Opened 9 years ago
Closed 5 years ago
#2561 closed defect (done)
TimeLimitRun does not work with the Hive Slave
Reported by: | ascheibe | Owned by: | gkronber |
---|---|---|---|
Priority: | medium | Milestone: | HeuristicLab 3.3.16 |
Component: | Optimization | Version: | trunk |
Keywords: | merged | Cc: |
Description (last modified by ascheibe)
TimeLimitRun's check-pointing triggers the pause event. The slave registers on this event and then sends the task back to the server.
Change History (15)
comment:1 Changed 9 years ago by ascheibe
- Description modified (diff)
comment:2 Changed 8 years ago by ascheibe
- Owner changed from ascheibe to jkarder
- Status changed from new to assigned
comment:3 Changed 8 years ago by jkarder
- Milestone changed from HeuristicLab 3.3.14 to HeuristicLab 3.3.15
comment:4 Changed 7 years ago by gkronber
- Milestone changed from HeuristicLab 3.3.15 to HeuristicLab 3.3.16
comment:5 Changed 7 years ago by abeham
- Version 3.3.13 deleted
comment:6 Changed 7 years ago by pfleck
comment:7 Changed 6 years ago by gkronber
This problem has become more severe.
Currently, the TimeLimitRun crashes the hive worker.

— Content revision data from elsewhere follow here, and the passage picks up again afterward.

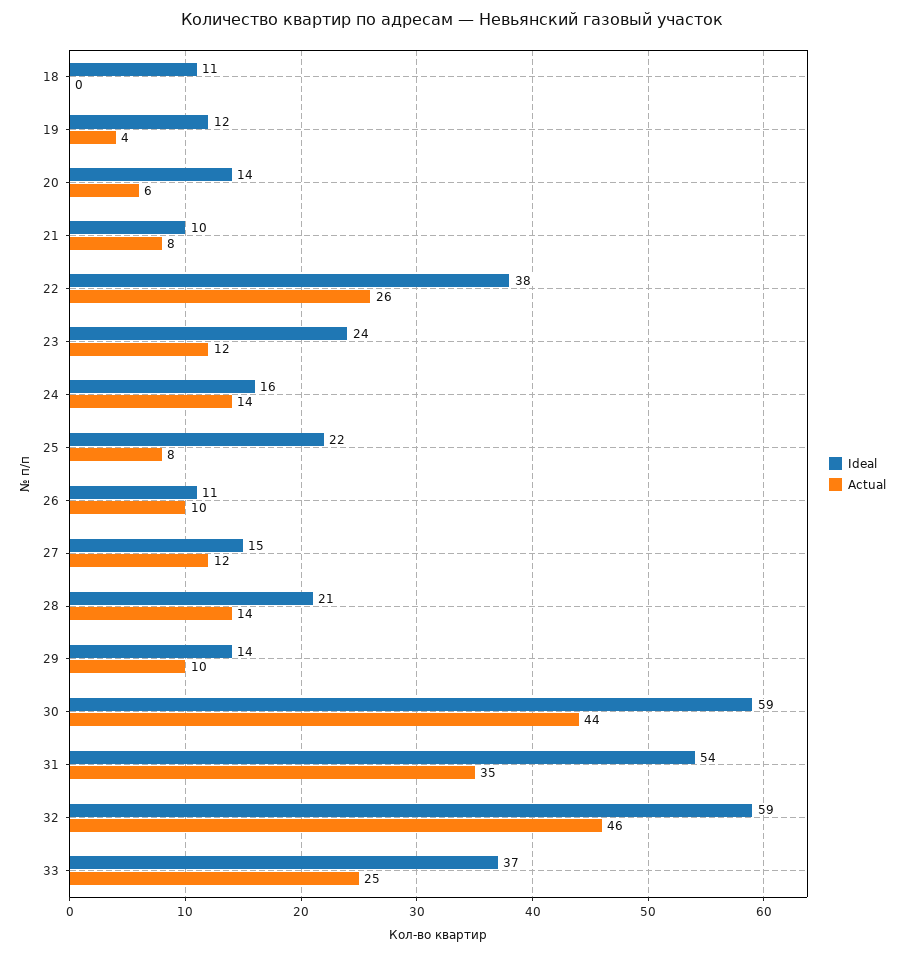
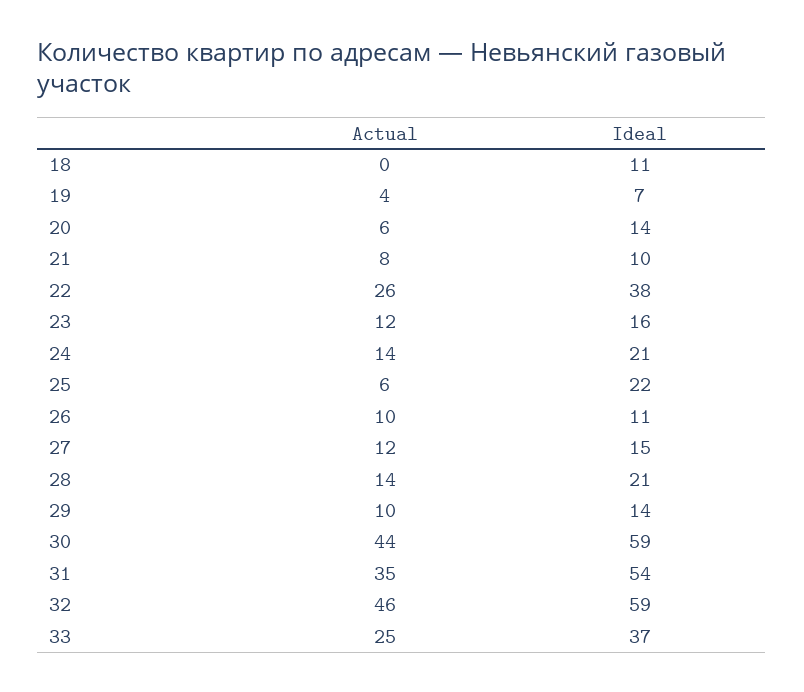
Ideal, 19: 12 -> 7
Ideal, 23: 24 -> 16
Ideal, 24: 16 -> 21
Actual, 25: 8 -> 6

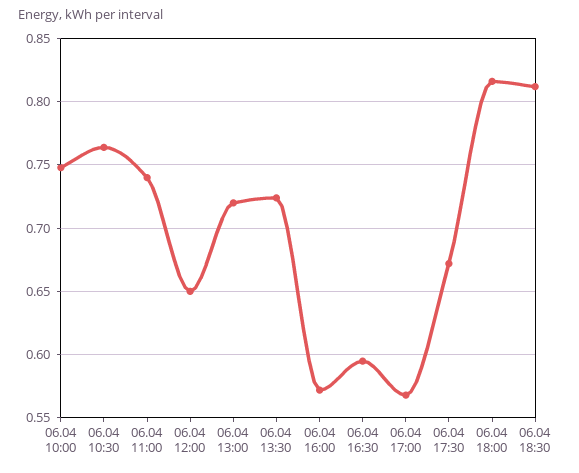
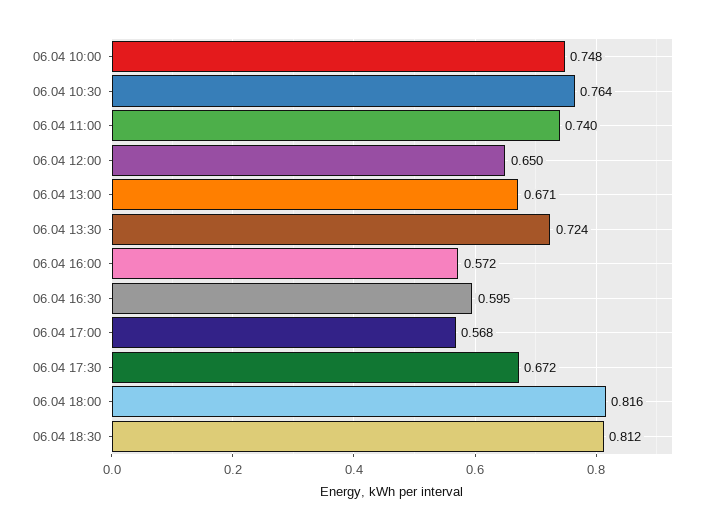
06.04 13:00: 0.72 -> 0.671

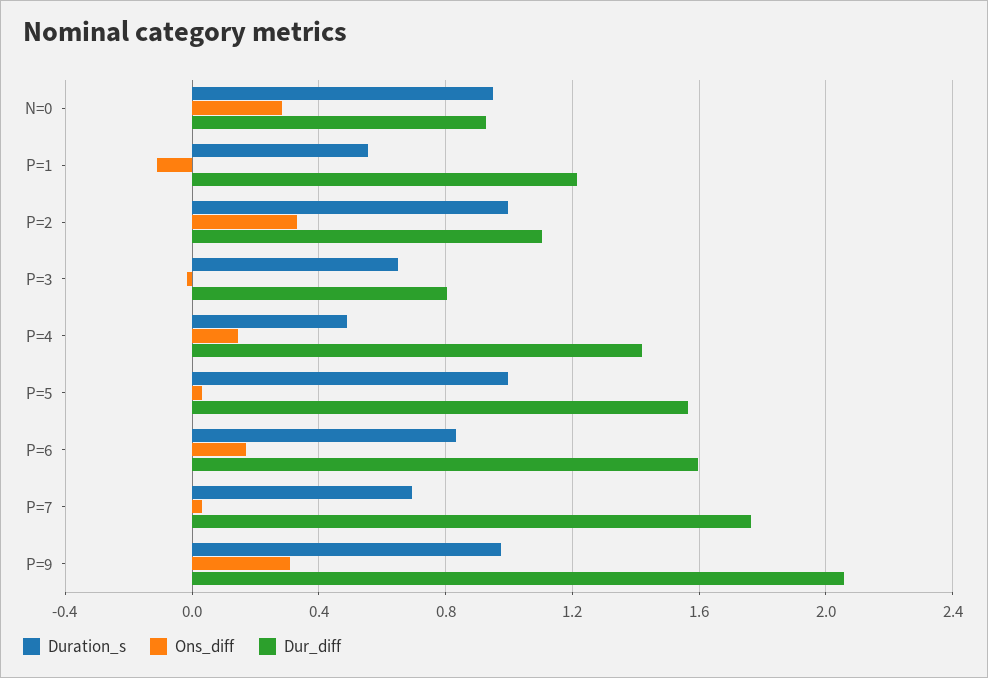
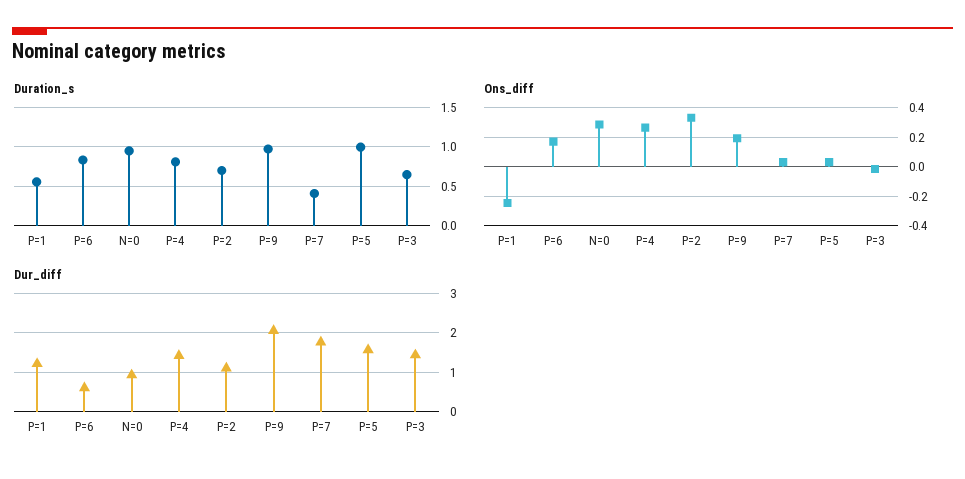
Ons_diff, P=1: -0.1 -> -0.25
Duration_s, P=2: 1 -> 0.7
Dur_diff, P=3: 0.8 -> 1.4
Duration_s, P=4: 0.5 -> 0.8
Ons_diff, P=4: 0.15 -> 0.25
Dur_diff, P=6: 1.6 -> 0.6
Duration_s, P=7: 0.7 -> 0.4
Ons_diff, P=9: 0.3 -> 0.2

comment:8 Changed 6 years ago by abeham
I will take a look into it. I will try to change that the Pause events of the underlying Algorithm do not cause a Pause in the TimeLimitRun when only a snapshot is to happen. Then, hopefully the worker will not be aware of the Pause event.
comment:9 Changed 6 years ago by abeham
r16651: Decoupled execution state of timelimitrun and its embedded algorithm
The TimeLimitRun should now not Pause anymore when it is creating a Snapshot. Please try if this works for you.
comment:10 Changed 6 years ago by abeham
- Component changed from Hive.Client to Optimization
- Owner changed from jkarder to gkronber
- Status changed from assigned to reviewing
- Version set to trunk
comment:11 Changed 6 years ago by gkronber
- Status changed from reviewing to readytorelease
I tested the changes locally and on hive using an experiment with batch runs of TimeLimitRun with GA - TSP. It seems to work now.
Reviewed r16651.
comment:12 Changed 6 years ago by gkronber
Must be merged with/after persistence.
comment:13 Changed 6 years ago by abeham
- Keywords depends-2520 added
comment:14 Changed 5 years ago by abeham
- Keywords merged added; depends-2520 removed
r17115: merged to stable (16651)
comment:15 Changed 5 years ago by abeham
- Resolution set to done
- Status changed from readytorelease to closed
There is an additional issue with the TimeLimitRun and HiveSlaves concerning the Pause/Stop of the underlying algorithm.
When the time limit is reached and the TimeLimitRun is supposed to stop, a Pause event is fired right before the expected Stop event. On a local machine, this is barely noticeable and not a big problem in general. On a Hive slave, however, the first Pause event leads to the Slave pausing the task and resending it to the server, where the server reschedules it for another slave (because the task is paused). Thus, the TimeLimitRun never stops running on Hive.